Seelische Schieflage

„Zauberberg 2“ dreht sich um Jonas Heidbrink. 36 Jahre alt, dank einer Erfindung sehr reich und unzufrieden mit seinem Dasein. Seelische Schieflage. Also bucht sich der ansonsten Kerngesunde in eine Klinik im Nirgendwo von Mecklenburg-Vorpommern ein. Selbstzahler. 823 Euro am Tag.

Mit Heidbrink tauchen die Leserinnen und Leser tief in den weitgehend tristen und wenig abwechslungsreichen Klinikalltag ein. Das Essen im Speisesaal, die Eigenarten der Mitpatienten, die Sitzungen, die Therapeuten, die verschiedenen Therapieansätze, verstopfte Abflüsse, Vitalwerte, körperliche Reaktionen und Langeweile – man ist direkt mit in Heidbrinks Kopf unterwegs. Einiges davon hat Strunk selbst so erlebt, sagt er.

Präziser Beobachter mit scharfsinnigen Beschreibungen.

Strunk zeigt sich dabei einmal mehr als präziser Beobachter mit scharfsinnigen Beschreibungen. Manchmal blitzt dabei sogar kleine und unerwartet liebevolle Poesie durch die Zeilen. So beschreibt Strunk beispielsweise einen Linseneintopf mit diesen Worten: „Der schöne heiße Eintopf umschließt Heidbrinks Herz, sein Inhalt ist wie ein Konzentrat der Welt. Ich und mein Eintopf: Zweitopf.“ Auch die Erinnerung ans kindliche Hüpfen als Lebensgefühl kommt mit Kraft um die Ecke.

Vor allem aber ist „Zauberberg 2“ ein Wechselbad der Gefühle und Gedanken in Moll – Elend, Trostlosigkeit, Vergänglichkeit, Verzweiflung, Melancholie, Enttäuschung, Sinnlosigkeit. Es ist ein gemeinsames Absitzen der sich allzu zäh dahinziehenden Zeit in einer Klinik, die währenddessen selbst auch langsam zugrunde geht.
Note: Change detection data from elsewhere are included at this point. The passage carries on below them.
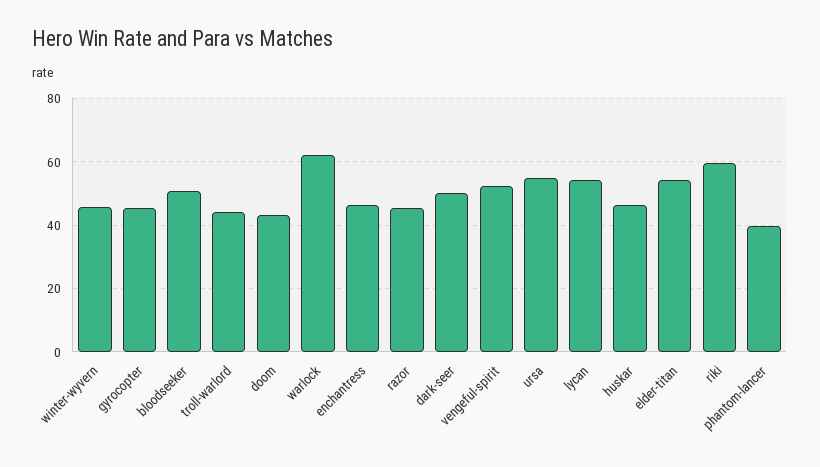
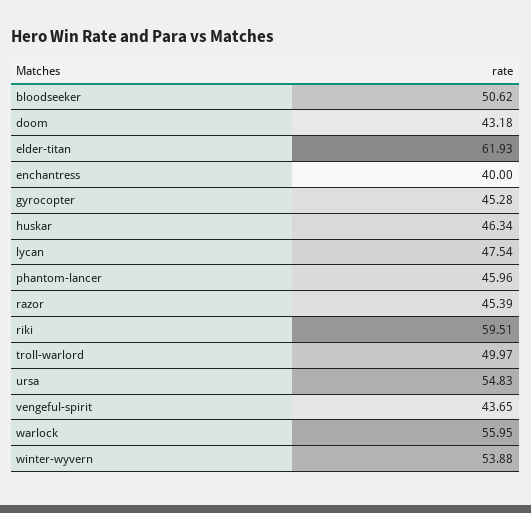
winter-wyvern: 46 -> 53.88
troll-warlord: 44 -> 49.97
warlock: 62 -> 55.95
enchantress: 46 -> 40
dark-seer: 50 -> none
vengeful-spirit: 52 -> 43.65
lycan: 54 -> 47.54
elder-titan: 54 -> 61.93
phantom-lancer: 40 -> 45.96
Wenn die Zeit sich wie Kaugummi zieht

Dieses Gefühl hat Strunk so gut in den Roman gepackt, dass sich auch das Lesen teilweise wie Kaugummi zieht. Ein wichtiger Unterschied zu „Der Zauberberg“ an der Stelle: Strunk kommt nicht wie Mann auf etwa 1.000 Seiten, sondern erzählt seine Geschichte auf schlanken 276 Seiten. Liebe, Sex und Alkohol finden – anders als sonst in Strunk-Büchern – in „Zauberberg 2“ keinen Platz. „Das habe ich ganz bewusst ausgespart diesmal. Das kam ja auch bei Mann nicht vor.“

Spannend ist für Mann-Fans sicherlich der Teil des Romans, der plötzlich recht abstrus und anders daher kommt. Auf den letzten Seiten verwebt Strunk seine Worte mit denen von Thomas Mann im „Zauberberg“ und lässt so die 100 Jahre alten Fieberträume in den Gedanken eines modernen Kranken wieder aufleben.

Ob er wohl mit Mann befreundet wäre, wenn sie zeitgleich gelebt hätten? „Vermutlich nicht so sehr“, sagt Strunk dazu. Das sehr bürgerliche Leben Manns mit den strengen Regeln, sagenhaften Korrespondenzen und dem Leben im Verborgenen sei eher nichts für ihn.